Reading text
_ _ _ _ _

How to use phdf5 in Spark

fusy · August 23, 2023, 10:45am

The parallel computing framework I am currently using is Spark. However, I have learned that parallel HDF5 file reading is typically implemented using MPI. I would like to inquire if there is a method or technique available that would allow me to achieve parallel HDF5 file reading functionality within Spark.
Thank you in advance for any assistance or guidance you can provide.

gheber · August 23, 2023, 11:39am

Where is your data stored?

You can have Spark tasks reading the same or different HDF5 files independently using the serial HDF5 library. Assuming you are using Java, HDFql might be a good choice. And there are other fine choices, such as jHDF and JavaCPP.

G.

fusy · August 23, 2023, 11:48am

Thanks for your help.
The data is stored in a distributed file system, such as Lustre.
However, due to the large size of individual HDF5 file, the reading process takes a long time. Therefore, we want to accelerate the reading process by parallelization.
Currently, we are using Python as the implementation language.

gheber · August 23, 2023, 11:45pm

This blog post covered a slightly different topic, but the general idea should work in your case. If you have a single or a few large HDF5 files, you need a strategy which Spark task should read which files/datasets/hyperslabs. Just create a CSV file that lists the portions of the HDF5 inventory that you want each Spark task to read, and take it from there.

Remember that Spark tasks don’t communicate like MPI tasks. If you want MPI in the mix, you could look at MPI4Spark, e.g., Spark Meets MPI: Towards High-Performance Communication Framework for Spark using MPI | IEEE Conference Publication | IEEE Xplore.

OK? G.

_ _ _ _ _

Problem statement
Copy the stretch of the forum thread from "Where is your" through "such as Lustre.", replacing "Lustre" with "GPFS". The listing comes from a separate, unrelated source.

Dataset content

_ _ _ _ _

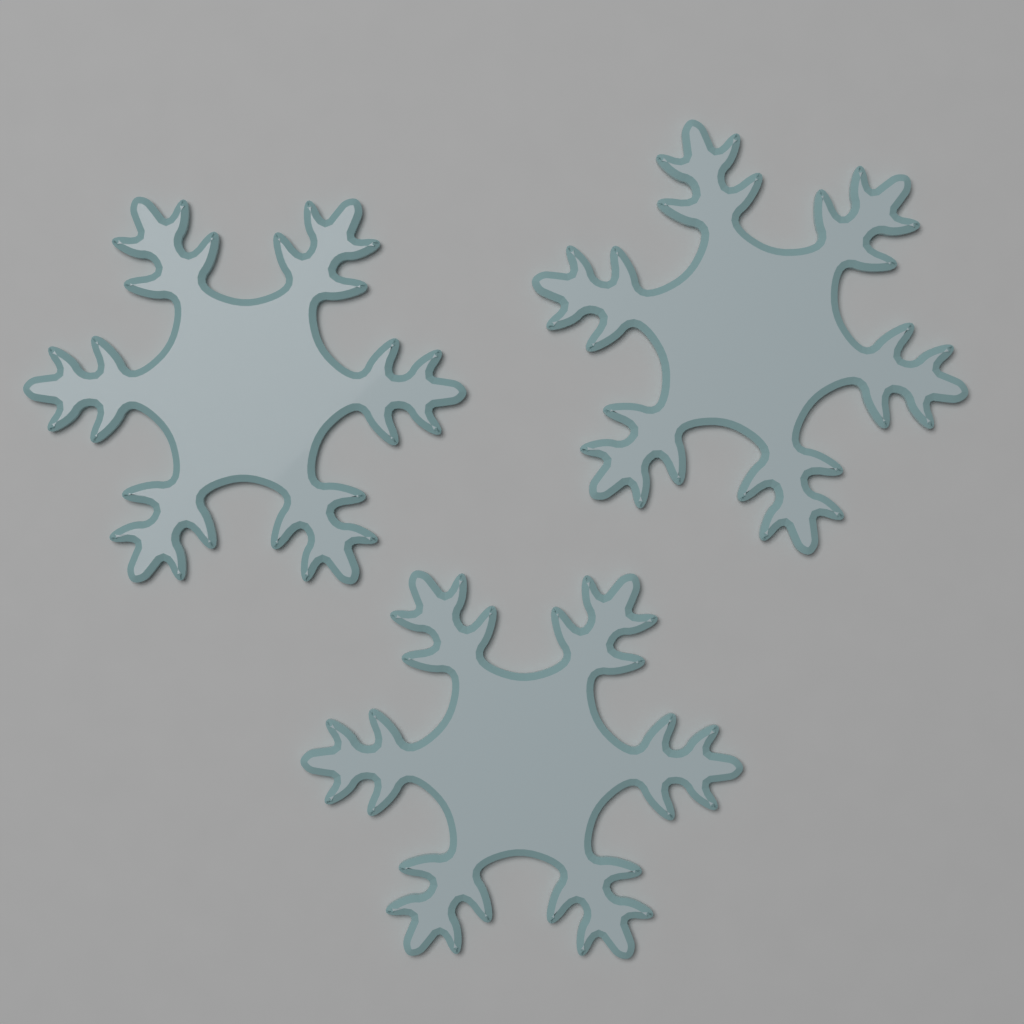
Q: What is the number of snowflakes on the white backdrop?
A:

_ _ _ _ _

Result below
Where is your data stored?

You can have Spark tasks reading the same or different HDF5 files independently using the serial HDF5 library. Assuming you are using Java, HDFql might be a good choice. And there are other fine choices, such as jHDF and JavaCPP.

G.

fusy · August 23, 2023, 11:48am

Thanks for your help.
The data is stored in a distributed file system, such as GPFS.